BR Research had anticipated a rate cut before May announcement as it was clearly indicated in last week’s policy statement. The thought process could had been to wait for March inflation to be tamed before making a decision credible. But with every passing day, the pressure by businesses and market punters was increasing on PM and other authorities to push SBP to lower rates. Such pressures are seen in other economies. Fed was pressurized by Trump. Pakistan is no exception.

Could it be coincidental that PM’s fiscal package and monetary policy emergency meeting was called at a same time? The Monetary Policy Committee had to adopt the unorthodox measure. The fiscal measures taken would lower inflationary expectations such as reduction in petroleum prices and reduction in taxes on food items. This, along with a sizeable drop in global commodity prices will bring inflation down.  But sharp decline in supply can actually increase inflation too. It would have been best to wait for a few more weeks.

But the decision of lower rates was on cards. Based on pure economics, earlier decision has less implication. In developed and other economies where consumer credit is high, the mass level panic was anticipated as people could have defaulted on mortgage and credit card payments. Every business there is leveraged. In Pakistan, the pressure of business groups was not really called for. Large pool of consumers in Pakistan has informal credit and most SME businesses are financed by suppliers and other informal sources. The informal rates have little to no correlation with policy rate. Hence, reduction in rates has no direct bearing on them.

One implication of this sudden rate cut would be on currency. The PKR may come under pressure. Hot money is going out anyways, the outflow may speed up. There are already evidences that remittances flow is facing slowdown. Exports orders are being cancelled or are on hold. There will be savings from imports. This may subside some pressure in interbank market.
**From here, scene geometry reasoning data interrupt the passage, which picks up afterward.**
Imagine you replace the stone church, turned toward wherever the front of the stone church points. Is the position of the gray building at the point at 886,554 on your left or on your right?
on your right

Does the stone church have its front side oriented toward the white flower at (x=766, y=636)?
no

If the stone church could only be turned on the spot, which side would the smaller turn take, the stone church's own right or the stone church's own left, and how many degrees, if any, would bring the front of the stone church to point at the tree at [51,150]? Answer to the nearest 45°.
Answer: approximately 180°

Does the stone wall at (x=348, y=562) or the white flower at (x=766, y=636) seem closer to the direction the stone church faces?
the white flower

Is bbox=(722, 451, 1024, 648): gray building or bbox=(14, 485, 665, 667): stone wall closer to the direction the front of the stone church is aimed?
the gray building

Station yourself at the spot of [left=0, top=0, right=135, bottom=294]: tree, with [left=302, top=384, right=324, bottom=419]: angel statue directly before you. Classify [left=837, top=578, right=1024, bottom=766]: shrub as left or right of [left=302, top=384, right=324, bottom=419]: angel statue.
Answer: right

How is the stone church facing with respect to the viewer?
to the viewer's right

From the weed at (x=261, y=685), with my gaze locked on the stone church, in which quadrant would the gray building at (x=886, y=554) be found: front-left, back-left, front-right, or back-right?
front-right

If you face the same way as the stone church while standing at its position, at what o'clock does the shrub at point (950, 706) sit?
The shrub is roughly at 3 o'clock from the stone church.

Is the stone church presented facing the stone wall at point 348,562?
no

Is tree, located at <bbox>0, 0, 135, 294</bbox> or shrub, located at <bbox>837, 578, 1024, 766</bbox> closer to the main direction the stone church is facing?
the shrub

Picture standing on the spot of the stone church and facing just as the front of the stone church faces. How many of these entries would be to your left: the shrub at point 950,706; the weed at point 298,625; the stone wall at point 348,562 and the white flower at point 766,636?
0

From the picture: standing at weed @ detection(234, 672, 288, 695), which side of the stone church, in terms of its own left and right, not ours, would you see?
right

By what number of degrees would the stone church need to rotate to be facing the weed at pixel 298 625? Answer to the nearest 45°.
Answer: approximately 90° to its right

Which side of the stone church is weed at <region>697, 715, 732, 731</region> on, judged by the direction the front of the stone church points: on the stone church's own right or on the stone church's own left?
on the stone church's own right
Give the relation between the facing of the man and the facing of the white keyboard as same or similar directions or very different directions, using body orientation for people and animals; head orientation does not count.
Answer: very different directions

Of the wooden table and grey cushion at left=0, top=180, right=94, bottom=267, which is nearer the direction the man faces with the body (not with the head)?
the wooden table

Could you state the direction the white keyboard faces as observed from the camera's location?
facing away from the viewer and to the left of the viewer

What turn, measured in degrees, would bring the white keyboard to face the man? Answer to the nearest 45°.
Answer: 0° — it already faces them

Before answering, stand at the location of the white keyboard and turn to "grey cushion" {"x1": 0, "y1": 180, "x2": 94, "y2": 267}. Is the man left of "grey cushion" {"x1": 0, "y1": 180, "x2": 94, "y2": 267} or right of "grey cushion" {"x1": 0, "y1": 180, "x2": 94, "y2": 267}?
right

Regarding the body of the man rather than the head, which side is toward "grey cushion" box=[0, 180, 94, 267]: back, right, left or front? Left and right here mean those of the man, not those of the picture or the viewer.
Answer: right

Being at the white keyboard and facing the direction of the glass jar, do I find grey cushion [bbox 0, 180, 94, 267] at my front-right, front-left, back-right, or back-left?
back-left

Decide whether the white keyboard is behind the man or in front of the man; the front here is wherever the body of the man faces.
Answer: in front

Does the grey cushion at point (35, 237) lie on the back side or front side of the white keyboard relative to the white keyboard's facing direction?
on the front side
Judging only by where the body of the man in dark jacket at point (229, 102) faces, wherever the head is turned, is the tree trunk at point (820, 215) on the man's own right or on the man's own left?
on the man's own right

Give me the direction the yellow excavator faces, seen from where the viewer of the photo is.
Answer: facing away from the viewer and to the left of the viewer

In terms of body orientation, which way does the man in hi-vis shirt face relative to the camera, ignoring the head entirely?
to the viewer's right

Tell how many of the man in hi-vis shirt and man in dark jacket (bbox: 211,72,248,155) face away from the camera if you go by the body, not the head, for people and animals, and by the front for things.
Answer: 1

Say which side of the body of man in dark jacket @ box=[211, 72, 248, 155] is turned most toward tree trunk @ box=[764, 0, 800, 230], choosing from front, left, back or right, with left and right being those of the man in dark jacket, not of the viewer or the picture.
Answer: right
A more important decision for SBP is to ensure higher liquidity in banks through regulatory easing. One option is to lower minimum saving rates for the time being. The SBP should not give blanket deferment of debt payments as this could create moral hazard. It should be left to banks.

Bottom line is that policy rates are on now at 11 percent.  The SBP has not ruled out any other emergency meeting before May. But chances of that happening are thin.  The focus should be on firefighting in days and weeks to come. The provisioning of BISP stipend to higher number of families was required. Rs3,000 per month is low, but every drop counts. Now is the time for private sector to put hands on deck. Companies CSR’ and private philanthropies should join hand with the government to work on feeding those who cannot afford.